A placeholder chart is a stand-in graph image used to fill dashboards, reports, slide decks, and analytics screens before the real data is ready. Designers and developers drop them into mockups so a layout looks complete during design and testing — without wiring up a charting library or waiting on a data pipeline. Each chart is rendered on the server and returned as a single image you can reference by URL.
The output is deterministic: the same URL always returns the same image, so a chart stays stable across reloads, screenshots, and teammates. You can request charts directly by URL — see the Help page for every parameter.
Bar charts are best for comparing discrete categories side by side. Line charts suit trends over a sequence, such as a time series. Pie charts show how parts make up a whole. Because the data is synthetic, every type fills space convincingly without implying any real measurement.

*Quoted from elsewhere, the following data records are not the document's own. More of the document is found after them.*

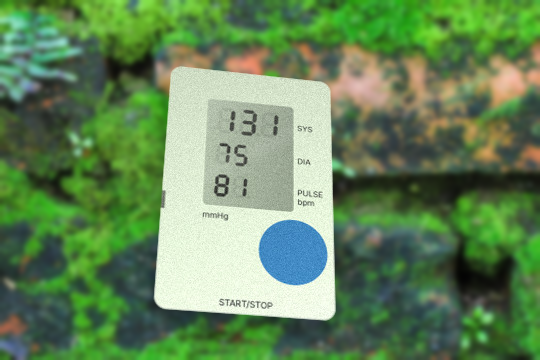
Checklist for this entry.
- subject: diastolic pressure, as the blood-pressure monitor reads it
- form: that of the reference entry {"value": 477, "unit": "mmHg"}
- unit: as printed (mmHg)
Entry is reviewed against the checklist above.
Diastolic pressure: {"value": 75, "unit": "mmHg"}
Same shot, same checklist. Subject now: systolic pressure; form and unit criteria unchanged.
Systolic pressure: {"value": 131, "unit": "mmHg"}
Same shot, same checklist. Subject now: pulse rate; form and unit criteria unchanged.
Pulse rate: {"value": 81, "unit": "bpm"}
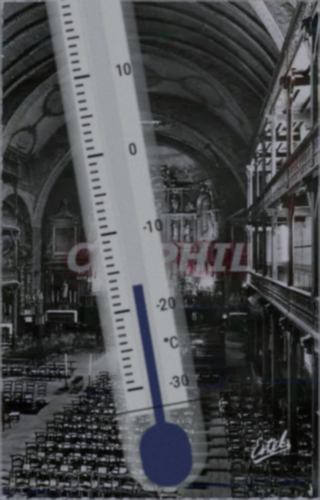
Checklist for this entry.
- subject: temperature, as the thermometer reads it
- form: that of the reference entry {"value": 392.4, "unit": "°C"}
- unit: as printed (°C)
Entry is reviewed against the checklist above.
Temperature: {"value": -17, "unit": "°C"}
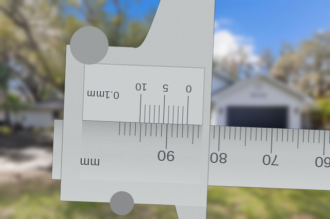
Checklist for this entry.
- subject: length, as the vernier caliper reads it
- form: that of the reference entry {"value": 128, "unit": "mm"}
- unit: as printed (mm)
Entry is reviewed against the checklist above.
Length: {"value": 86.2, "unit": "mm"}
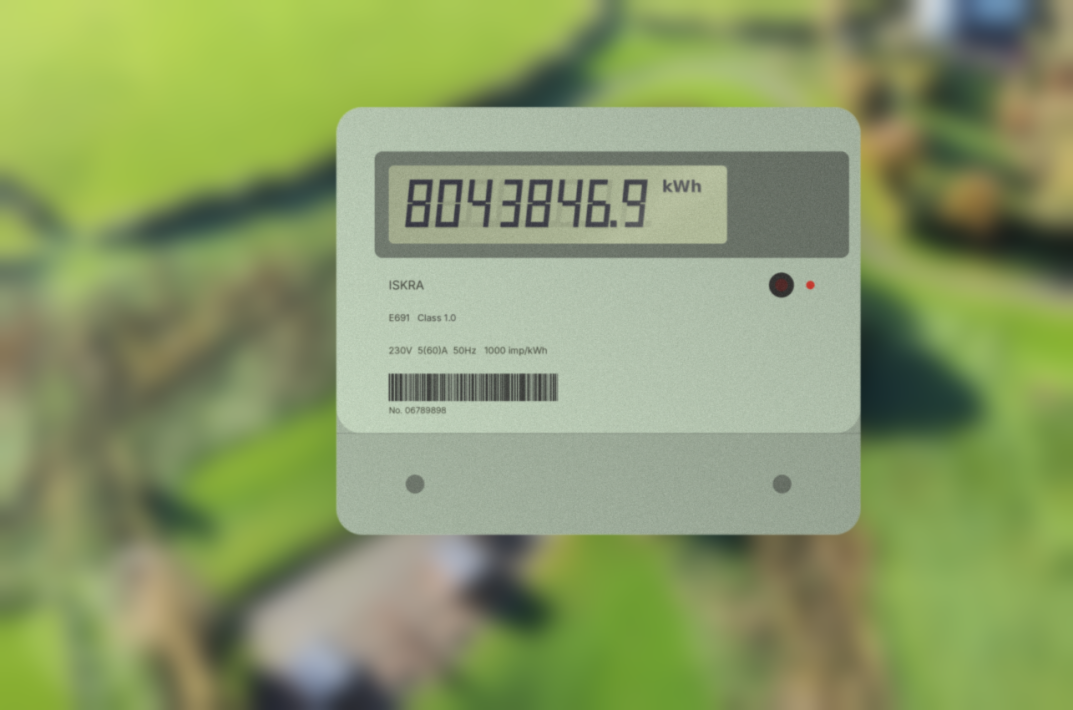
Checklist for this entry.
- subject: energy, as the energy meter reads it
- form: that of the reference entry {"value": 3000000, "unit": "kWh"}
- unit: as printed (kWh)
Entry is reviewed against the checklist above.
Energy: {"value": 8043846.9, "unit": "kWh"}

Yes. The same combination of parameters — type, points, size, seed, and title — always produces an identical image. Change the seed to get a different but equally repeatable set of values.
Both are available. SVG scales crisply at any size and is ideal for the web; PNG is a raster image that is handy for slide decks, email, or tools that do not accept SVG.
No — the values are generated from the seed, not supplied by you. These are placeholder charts meant to look plausible, not to display real figures. Adjust the seed and point count to change the shape of the data.
Yes. It is free for personal and commercial projects, with no attribution required and no sign-up.